The most common complaint offered during any conversation about traffic in Fernley is about
the roundabout. The same goes for a poll conducted by the engineering firm Wood Rodgers as
part of the Fernley Corridor Action Plan Study, being jointly conducted by the city of Fernley
and the Nevada Department of Transportation, and during a workshop held Aug. 7 at the Fernley
Senior Center to hear community feedback on the corridor study.
Representatives of Wood Rodgers were on hand to gather feedback from the community at the
workshop, which Wood Rodgers Community Outreach Manager Kyle Kubovchik said will be
compiled and presented at a community meeting sometime this winter.
Some residents attending the workshop were disappointed that no representatives of NDOT were
at the meeting and that there was no presentation on the project. Instead, representatives of Wood
Rodgers, which is conducting the study on behalf of NDOT, milled around the room talking with
residents who came with questions or suggestions, compiling many of them on sticky notes.

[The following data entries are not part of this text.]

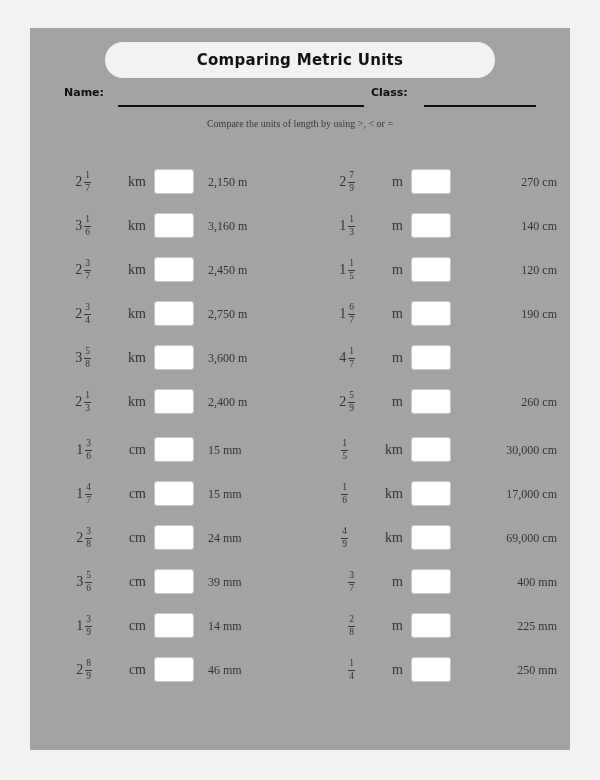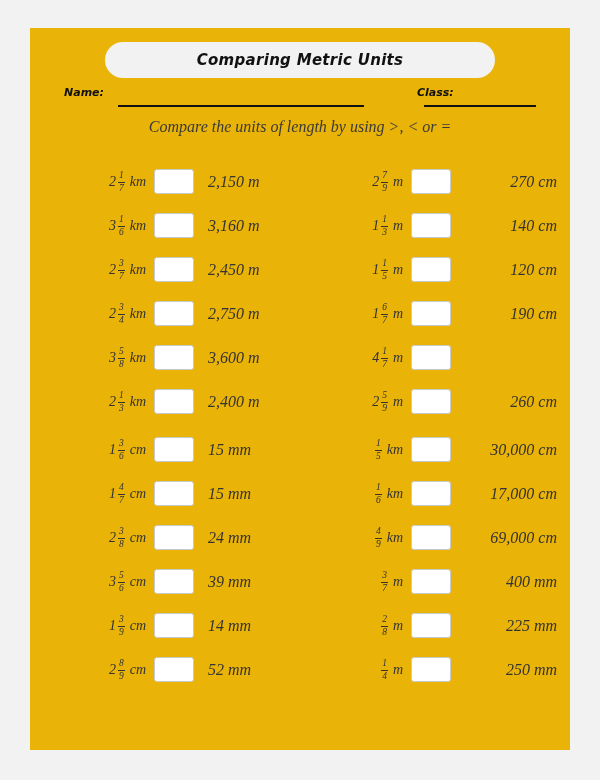--- a/index.html
+++ b/index.html
@@ -19,8 +19,7 @@
     top: 28px;
     width: 540px;
     height: 722px;
-    background: #eab308;
-    font-style: italic;
+    background: #a3a3a3;
   }
 
   

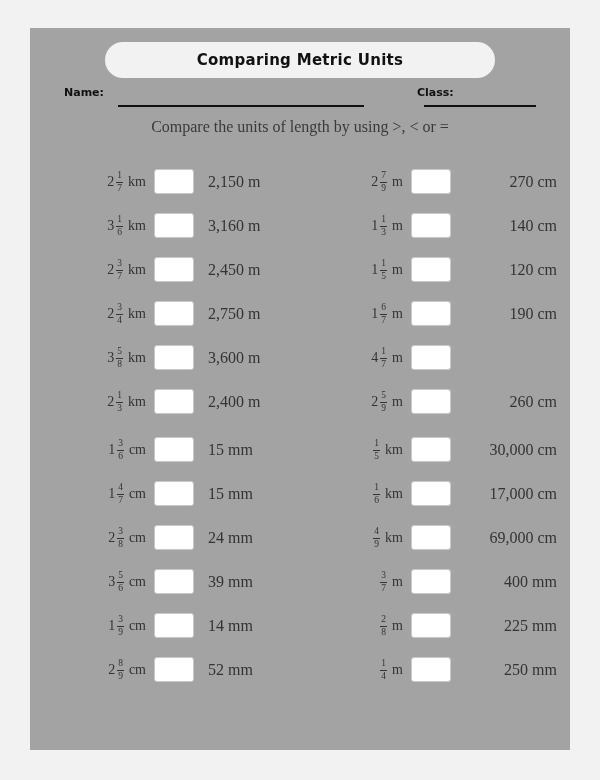--- a/index.html
+++ b/index.html
@@ -71,7 +71,7 @@
   }
   #name-label  { left: 0px; }
   #name-rule   { left: 54px;  top: 19px; width: 246px; }
-  #class-label { left: 307px; margin-left: 46px; }
+  #class-label { left: 307px; }
   #class-rule  { left: 360px; top: 19px; width: 112px; }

“Next time we’ll be talking about it,” Kubovchik said.
As of the time of the Aug. 7 meeting, Kubovchik said there were a little more than 210 responses
to the survey, which will remain open at Fernley.woodpolls.com until at least the end of next
week.
“The next step is we’ll take all the feedback we got in the survey, we’ll summarize it, sift through
it all, and all these little comments that people mark on here — those all get documented,”
Kubovchik said. “And then we add that to analysis that we’re doing of existing problems, safety
and traffic and those things, and then start identifying our long list of issues that we need to
address and start developing solutions for them.”
The Fernley Corridor Action Plan is studying three of the main traffic corridors in the city —
Main Street from Exit 46 to Exit 48, including the roundabout; Farm District Road from the
roundabout to the intersection of U.S. 50A; and U.S. 95A from Main Street to Royal Oaks Drive.
Kubovchik said after the feedback is presented, the next step is to come back to the public with
an initial set of alternatives for each of the corridors in the study. That could include everything
from speed limits to traffic signals.
“It’s mostly going to focus on infrastructure projects that could then get programmed, and then
try to seek funding based on a prioritized list,” he said. “So, if it’s as simple as maybe changing
some phasing at a signal or speed limits, we identify those early actions too.”
Aside from the fact that the roundabout exists at all, Kubovchik said queuing is the biggest issue
the survey has revealed.
“One of the issues you have here is you have a lot of left turns,” he said. “Anytime you have a
vehicle make a left turn through a roundabout, it increases the saturation of that roundabout.”
Fernley Senior Planner Alisa Johansson said the most specific problem with the roundabout is
north-south traffic not allowing east-west traffic to get through.
“The way the roundabout was designed, the number of lanes and also we believe potentially the
radius could contribute to certain lanes of traffic not naturally having gaps in it, which would
allow the other vehicles to enter the roundabout,” she said. “One of the things I’ve observed is
that if you are going north-south, there could sometimes be an unbroken line of cars that goes
through that doesn’t allow the east-west folks to break into that line.”
Kubovchik said they have taken extensive drone footage of traffic in the roundabout and are
studying it to identify causes for the problems.
“Roundabouts are very unique. They work very well when they work very well — way better
than the signals,” he said. “But when they don’t, they’re a little bit harder to figure out what these
issues are.”
One problem, Kubovchik said, is that it seems like Fernley has grown faster than the roundabout
was designed for.
Johansson said that’s a problem every municipality faces.
“You’re planning for the future, but the future is changing as you’re trying to plan for it because
growth and change is happening in real time,” she said. “If you really want to effectively manage
growth in a community, you have to take the time to do those planning efforts first. And because
those planning efforts take time, you’re inherently always just a little bit behind the eight ball,
and particularly with roadway infrastructures, because we are a car-dependent culture.”
As the study progresses into determining solutions for the problems that are identified,
Kubovchik said those potential solutions will be based on future land uses, future densities,
population and future roadway connections.
“We’ll look at what would it take today, based on existing conditions, to make the roundabout
operate better, and then we’ll look in the future and identify what it would take in the future,
estimating 2050 volumes,” he said. “And if it just can’t in the future, well, then they need to
build a better mousetrap, and we’ll help identify what that mousetrap looks like.”
Kubovchik said the overall study schedule is 15 months and began about two months ago.
“But the city’s very focused on getting this done quickly so they can start pursuing solutions, so
we’re going to see what we can do to compress that schedule,” he said.